Each node x has n children y[1] ... y[n], the edges to the children are labeled with the edit distance d(x, y[i]), so using a hash to store the nodes is an obvious solution.
class Node {
int value;
QHash<int, Node*> children;
/* ... */
};
I also want to serialize and deserialize it into a file (I currently use a QDataStream). The tree is just built once and doesn't change then.
Building the tree and deserializing it is rather slow. I'm loading the tree in the obvious way: Recursively building each node. I think this is suboptimal due to the many nodes that are created seperately with the new
operator. I read somewhere that new
is pretty slow. The initial build is not a big problem because the tree's rather stable and doesn't have to be rebuilt very often. But loading the tree from a file should be as fast as possible.
What's the best way to accomplish this?
It must be much better to save the whole tree in a single memory block with adjacent nodes. Serializing and deserializing would then be reduced to save and load the whole block, which I have to allocate just once.
But to implement this I would have to re-implement the QHash, AFAIK.

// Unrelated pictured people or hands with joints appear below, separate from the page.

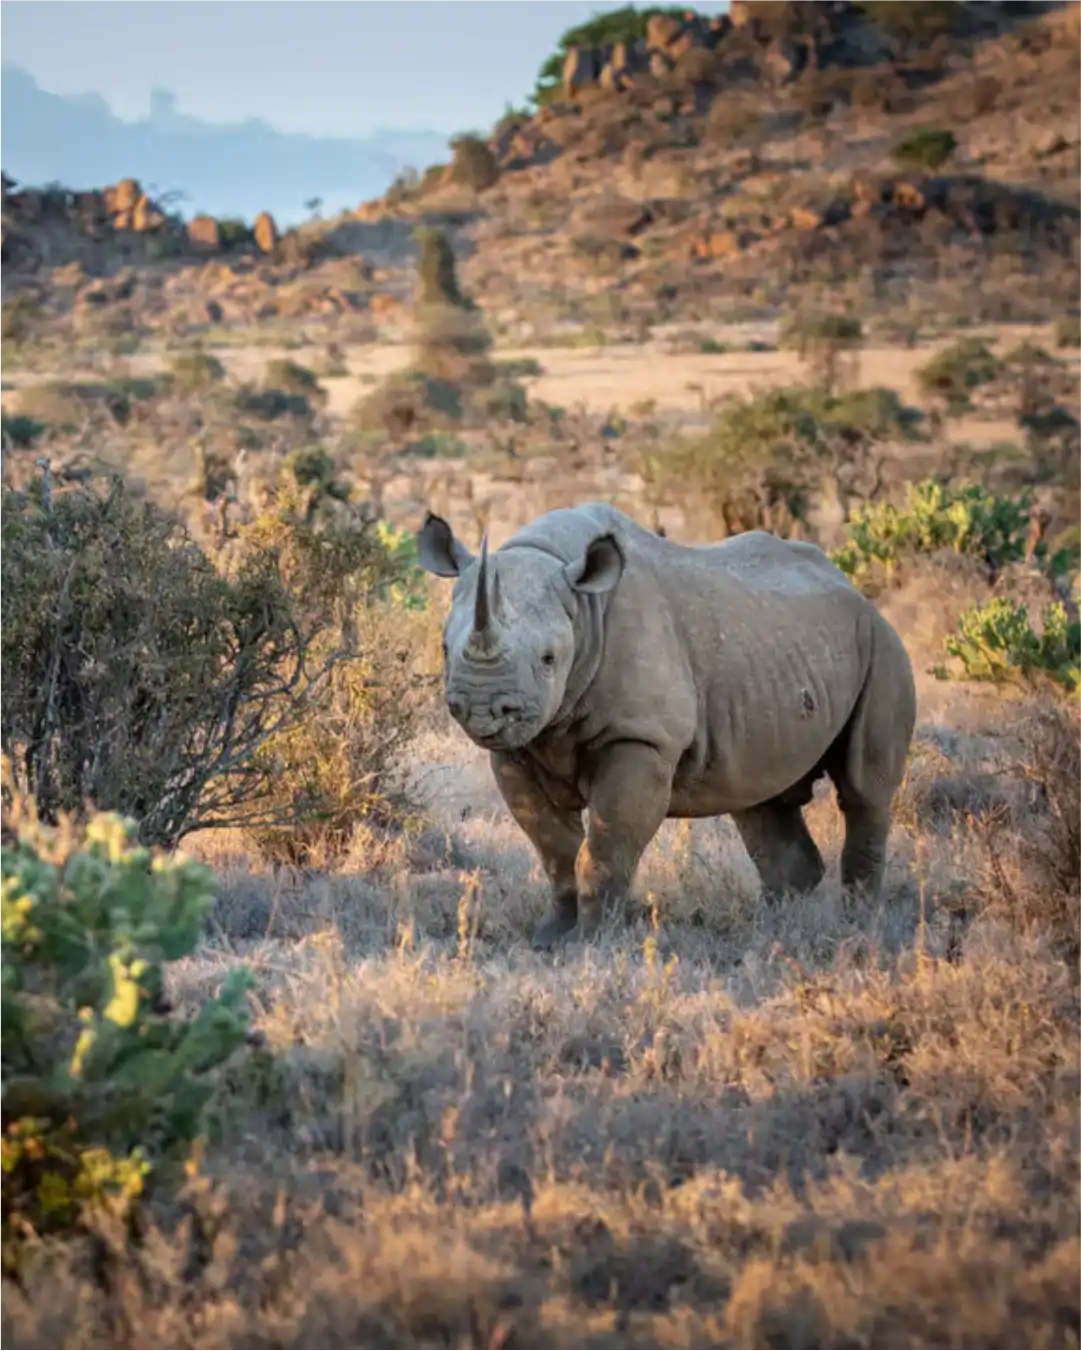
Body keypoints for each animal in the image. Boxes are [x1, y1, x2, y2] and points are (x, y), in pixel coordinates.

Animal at [417, 503, 917, 949]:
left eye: (548, 659)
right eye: (443, 648)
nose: (481, 708)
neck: (578, 605)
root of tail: (854, 589)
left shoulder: (641, 736)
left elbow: (606, 847)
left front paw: (591, 942)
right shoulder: (516, 748)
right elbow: (555, 848)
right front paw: (550, 940)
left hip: (881, 643)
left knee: (863, 789)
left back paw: (856, 925)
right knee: (759, 798)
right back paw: (775, 928)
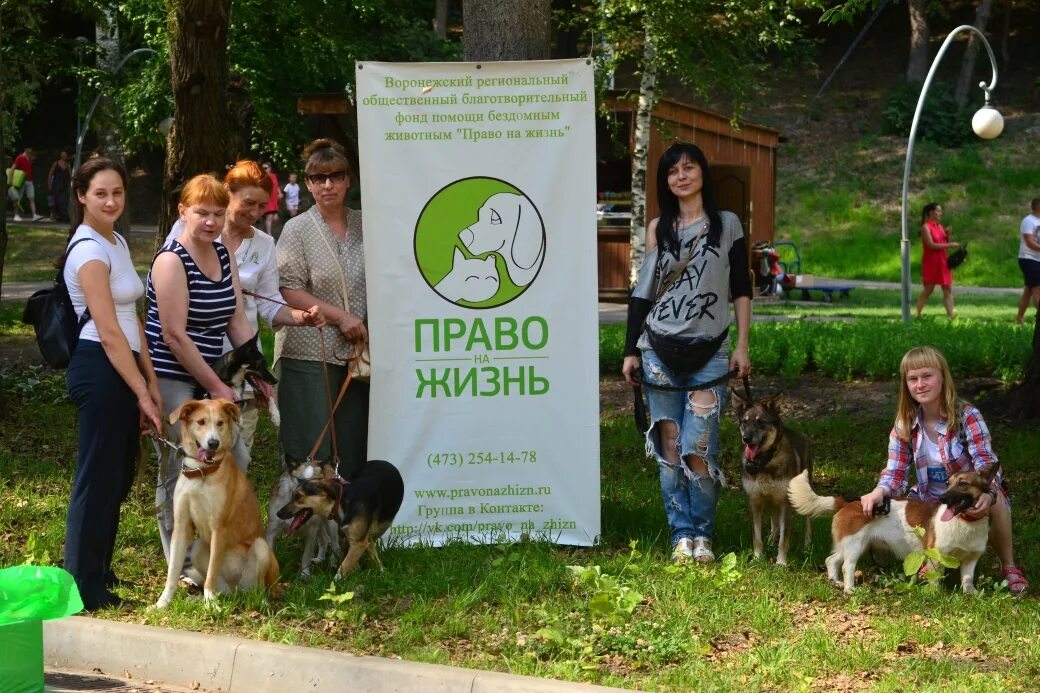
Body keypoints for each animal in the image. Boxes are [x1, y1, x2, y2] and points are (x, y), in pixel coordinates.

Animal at [151, 397, 278, 607]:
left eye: (220, 423)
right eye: (201, 422)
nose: (213, 443)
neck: (201, 473)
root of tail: (237, 592)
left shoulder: (219, 529)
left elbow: (211, 571)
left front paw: (210, 605)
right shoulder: (182, 527)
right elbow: (172, 573)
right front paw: (162, 603)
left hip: (260, 548)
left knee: (259, 589)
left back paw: (260, 602)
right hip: (198, 547)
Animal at [274, 457, 403, 578]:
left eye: (298, 496)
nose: (278, 513)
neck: (342, 503)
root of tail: (384, 462)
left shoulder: (358, 542)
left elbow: (343, 568)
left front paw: (335, 583)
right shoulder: (353, 538)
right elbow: (349, 559)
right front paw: (354, 570)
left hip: (381, 526)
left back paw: (380, 570)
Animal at [732, 385, 811, 566]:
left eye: (761, 422)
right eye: (744, 422)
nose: (746, 439)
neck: (764, 462)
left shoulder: (785, 503)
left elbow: (784, 539)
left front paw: (781, 563)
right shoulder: (754, 501)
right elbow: (756, 537)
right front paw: (757, 558)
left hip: (800, 496)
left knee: (807, 522)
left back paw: (807, 546)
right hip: (771, 501)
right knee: (774, 522)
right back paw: (770, 540)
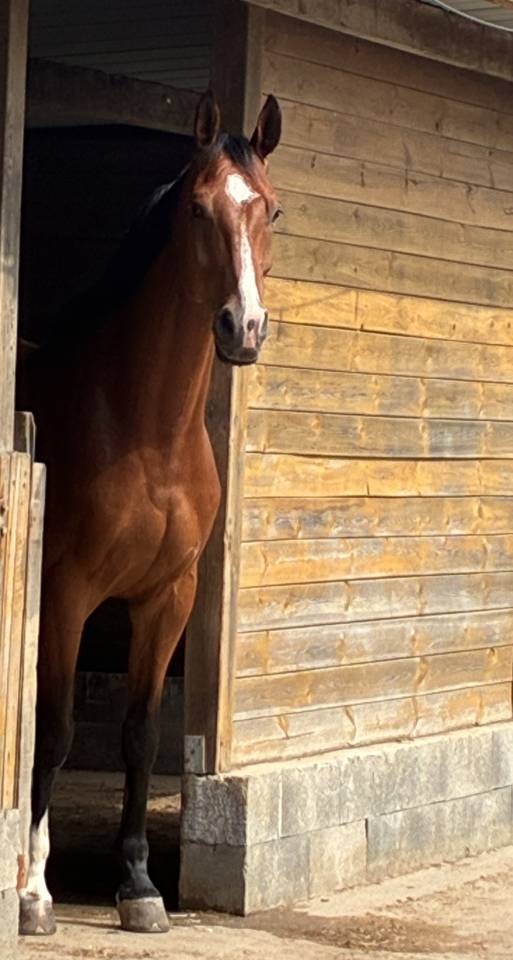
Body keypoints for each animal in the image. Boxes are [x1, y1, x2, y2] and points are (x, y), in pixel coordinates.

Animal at [18, 89, 282, 936]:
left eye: (270, 208)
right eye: (198, 208)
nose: (242, 329)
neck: (146, 431)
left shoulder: (167, 597)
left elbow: (140, 736)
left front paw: (137, 884)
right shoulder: (66, 595)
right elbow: (55, 731)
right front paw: (33, 893)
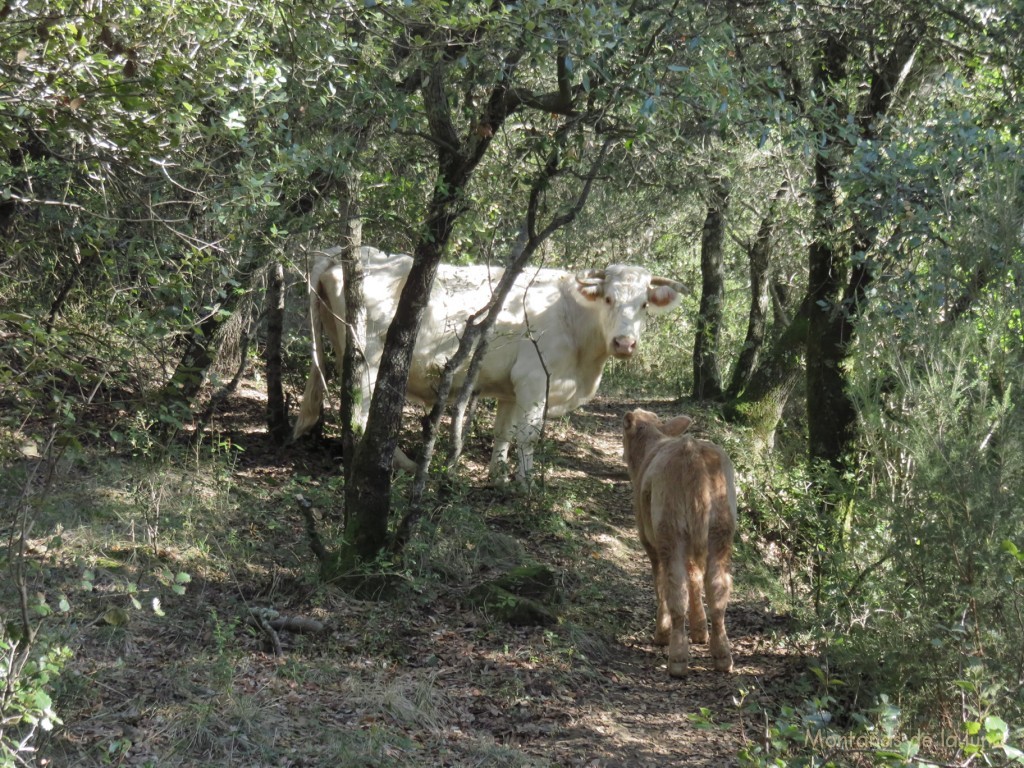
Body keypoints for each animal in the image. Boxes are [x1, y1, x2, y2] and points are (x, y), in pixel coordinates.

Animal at [292, 246, 684, 483]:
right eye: (608, 299)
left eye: (644, 305)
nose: (624, 343)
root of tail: (349, 252)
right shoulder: (535, 380)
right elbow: (528, 435)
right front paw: (525, 485)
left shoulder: (511, 389)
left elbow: (503, 433)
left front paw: (497, 476)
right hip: (369, 359)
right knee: (360, 412)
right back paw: (399, 464)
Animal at [614, 411, 737, 675]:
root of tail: (692, 452)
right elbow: (694, 579)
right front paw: (700, 631)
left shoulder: (649, 542)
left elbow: (660, 583)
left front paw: (661, 632)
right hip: (720, 529)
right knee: (717, 587)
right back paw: (722, 655)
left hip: (669, 529)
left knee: (674, 587)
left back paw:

What would you do to speed up the deserialization?
Addendum
Thank you for your suggestion to do some profiling. Here are the results:
While rebuilding the tree from a file
1 % of the time is consumed by my own new calls
65 % is consumed by loading the QHash objects (this is implemented by the
Qt Library) of each node
12 % is consumed by inserting the nodes into the existing tree
20 % is everything else
So it's definitly not my new calls which cause the delay but the rebuild of the QHash objects at every node. This is basically done with:
QDataStream in(&infile);
in >> node.hash;
Do I have to dig into QHash and look what's going on under the hood there? I think the best solution would be a hash object that can be serialized with a single read and write operation without the need to rebuild the internal data structure.